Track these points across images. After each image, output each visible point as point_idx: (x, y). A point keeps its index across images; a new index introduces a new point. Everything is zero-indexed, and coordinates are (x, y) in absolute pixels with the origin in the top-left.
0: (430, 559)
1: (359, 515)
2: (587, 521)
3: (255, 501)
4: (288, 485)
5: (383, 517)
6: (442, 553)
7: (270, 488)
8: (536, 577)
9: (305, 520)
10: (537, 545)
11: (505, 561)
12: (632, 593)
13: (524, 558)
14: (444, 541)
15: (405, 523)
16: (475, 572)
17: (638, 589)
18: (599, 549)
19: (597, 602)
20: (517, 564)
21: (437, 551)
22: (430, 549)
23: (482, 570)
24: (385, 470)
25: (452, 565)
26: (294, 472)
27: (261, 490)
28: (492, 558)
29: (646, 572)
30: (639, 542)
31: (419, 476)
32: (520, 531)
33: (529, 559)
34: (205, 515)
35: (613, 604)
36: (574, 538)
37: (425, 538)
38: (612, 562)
* * * * * * * * *
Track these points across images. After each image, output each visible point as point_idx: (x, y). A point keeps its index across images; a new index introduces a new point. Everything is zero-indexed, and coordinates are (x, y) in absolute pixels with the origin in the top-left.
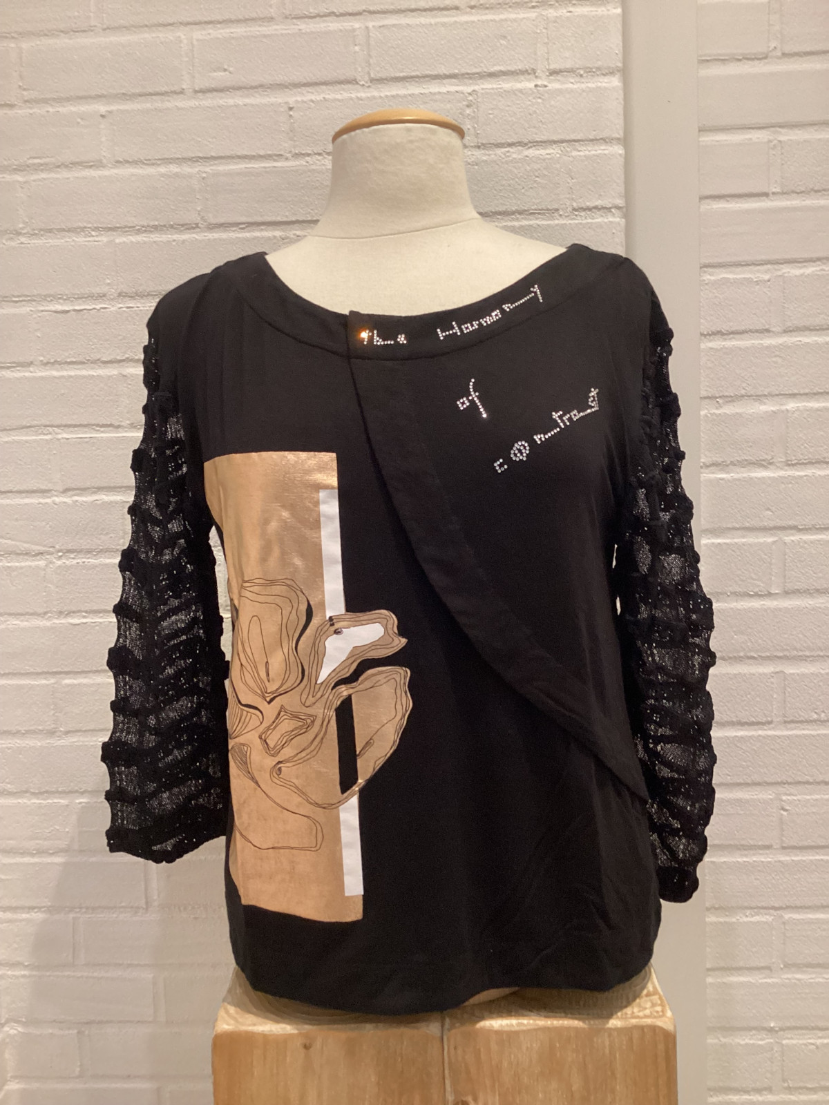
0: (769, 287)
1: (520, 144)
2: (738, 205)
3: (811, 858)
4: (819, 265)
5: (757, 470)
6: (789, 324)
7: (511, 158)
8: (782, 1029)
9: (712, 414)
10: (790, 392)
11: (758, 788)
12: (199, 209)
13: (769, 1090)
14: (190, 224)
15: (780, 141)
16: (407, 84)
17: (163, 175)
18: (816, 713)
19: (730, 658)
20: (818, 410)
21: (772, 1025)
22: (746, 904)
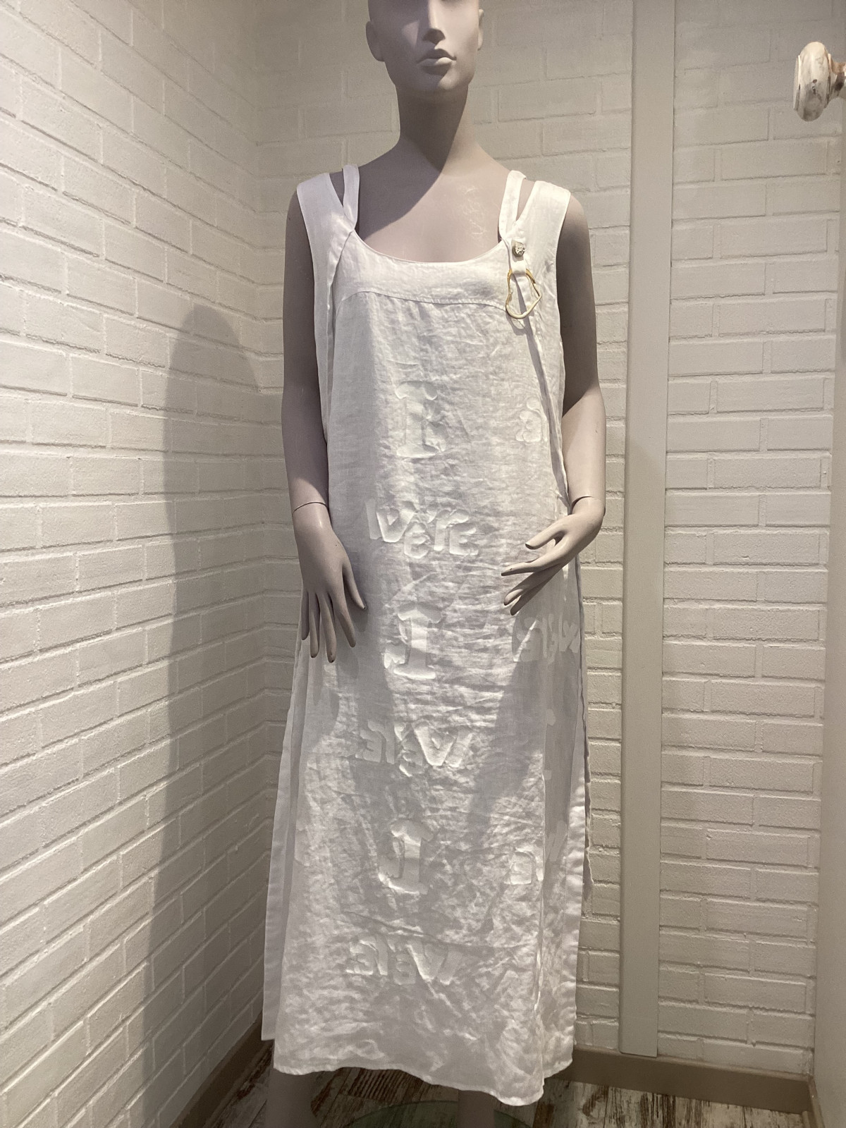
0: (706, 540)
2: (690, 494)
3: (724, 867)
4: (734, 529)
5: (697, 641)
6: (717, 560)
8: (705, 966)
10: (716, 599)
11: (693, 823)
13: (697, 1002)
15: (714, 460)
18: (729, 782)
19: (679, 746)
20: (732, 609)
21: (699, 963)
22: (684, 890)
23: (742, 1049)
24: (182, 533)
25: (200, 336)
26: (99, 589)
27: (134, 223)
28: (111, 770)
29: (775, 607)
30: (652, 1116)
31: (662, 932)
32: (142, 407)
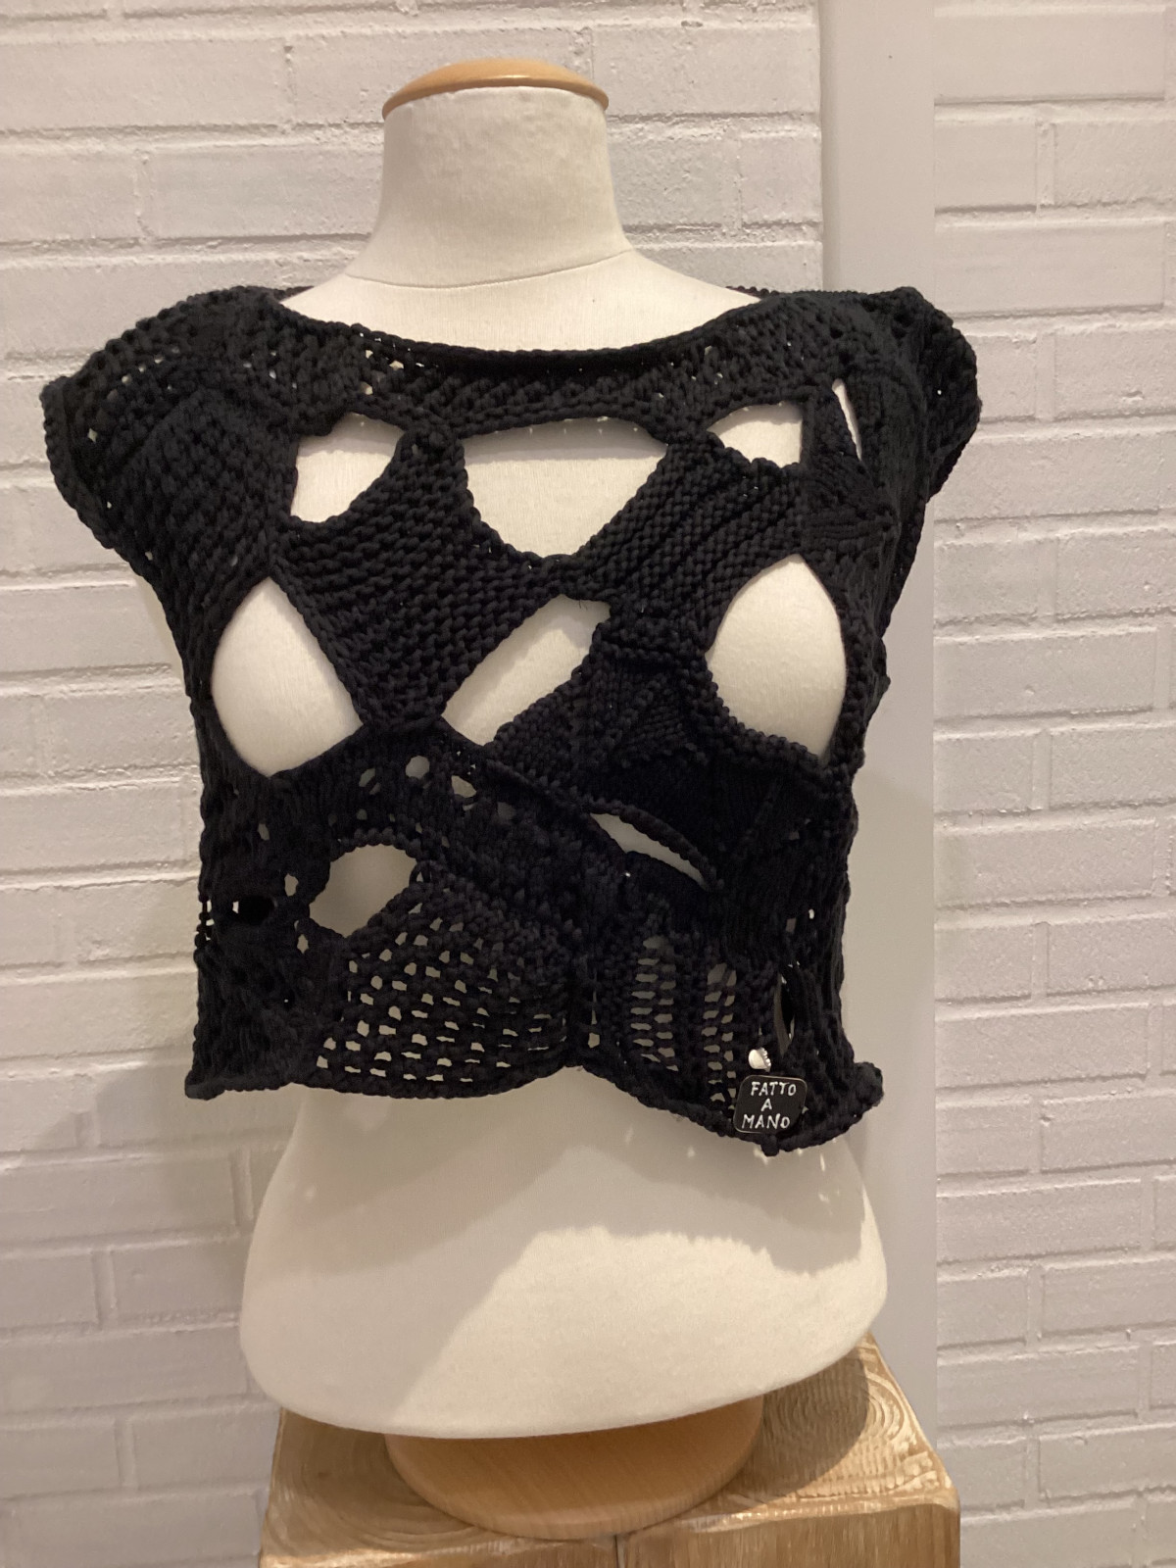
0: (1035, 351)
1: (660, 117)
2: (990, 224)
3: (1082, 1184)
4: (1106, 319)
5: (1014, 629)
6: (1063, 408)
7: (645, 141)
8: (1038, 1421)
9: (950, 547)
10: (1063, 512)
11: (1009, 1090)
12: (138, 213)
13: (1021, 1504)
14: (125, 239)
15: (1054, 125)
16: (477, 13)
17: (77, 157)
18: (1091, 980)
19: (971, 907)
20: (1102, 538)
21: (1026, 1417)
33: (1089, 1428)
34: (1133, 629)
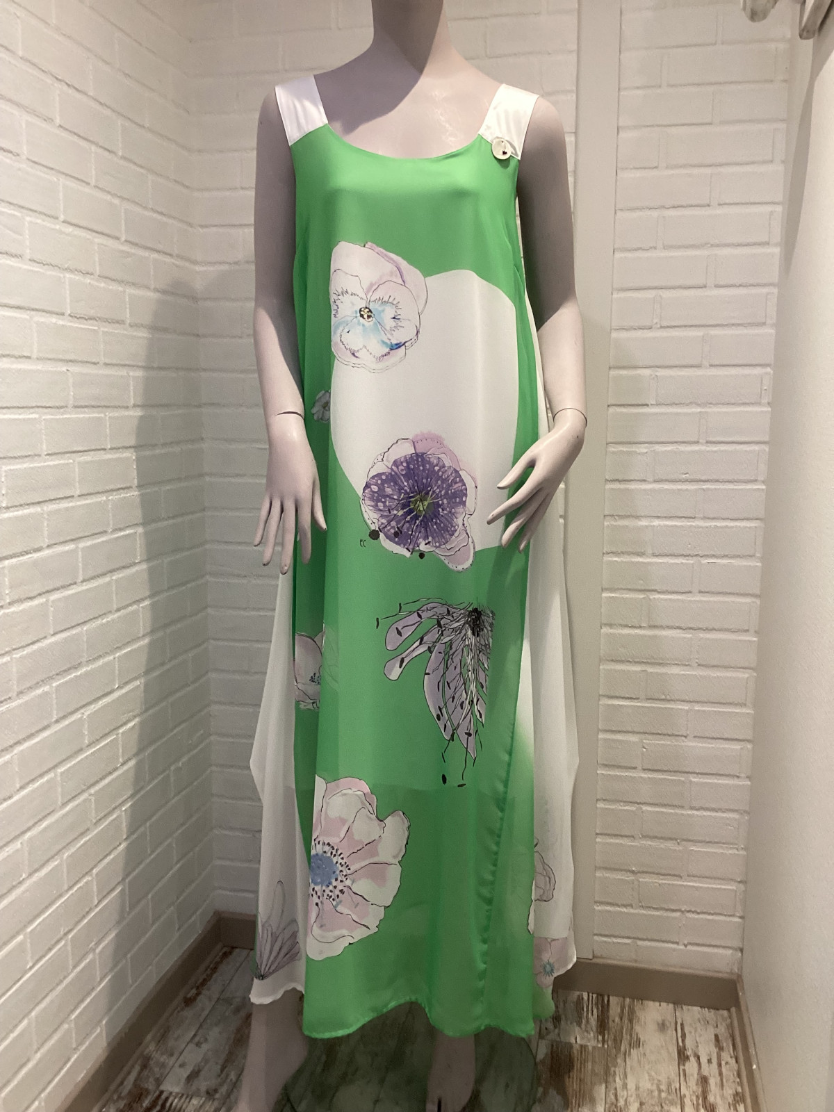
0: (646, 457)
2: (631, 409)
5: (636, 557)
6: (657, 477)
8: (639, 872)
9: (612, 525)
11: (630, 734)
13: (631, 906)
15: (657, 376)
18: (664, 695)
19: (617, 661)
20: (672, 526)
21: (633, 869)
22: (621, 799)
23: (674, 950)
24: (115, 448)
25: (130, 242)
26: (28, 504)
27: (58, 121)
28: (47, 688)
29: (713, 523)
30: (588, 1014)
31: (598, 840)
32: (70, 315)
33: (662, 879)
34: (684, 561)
* * * * * * * * *
§ **What the task requires**
Rewrite the rows from the line with "23: (742, 1049)" to the line with "34: (684, 561)", changing "(652, 1116)" to "(652, 1161)" and keeping everything else the same. Leave the picture lines out of your answer.

§ **Answer for the task**
23: (742, 1049)
24: (182, 533)
25: (200, 336)
26: (99, 589)
27: (134, 223)
28: (111, 770)
29: (775, 607)
30: (652, 1161)
31: (662, 932)
32: (142, 407)
0: (1035, 351)
1: (660, 117)
2: (990, 224)
3: (1082, 1184)
4: (1106, 319)
5: (1014, 629)
6: (1063, 408)
7: (645, 141)
8: (1038, 1421)
9: (950, 547)
10: (1063, 512)
11: (1009, 1090)
12: (138, 213)
13: (1021, 1504)
14: (125, 239)
15: (1054, 125)
16: (477, 13)
17: (77, 157)
18: (1091, 980)
19: (971, 907)
20: (1102, 538)
21: (1026, 1417)
33: (1089, 1428)
34: (1133, 629)
0: (646, 457)
2: (631, 409)
5: (636, 557)
6: (657, 477)
8: (639, 872)
9: (612, 525)
11: (630, 734)
13: (631, 906)
15: (657, 376)
18: (664, 695)
19: (617, 661)
20: (672, 526)
21: (633, 869)
22: (621, 799)
23: (674, 950)
24: (115, 448)
25: (130, 242)
26: (28, 504)
27: (58, 121)
28: (47, 688)
29: (713, 523)
30: (588, 1014)
31: (598, 840)
32: (70, 315)
33: (662, 879)
34: (684, 561)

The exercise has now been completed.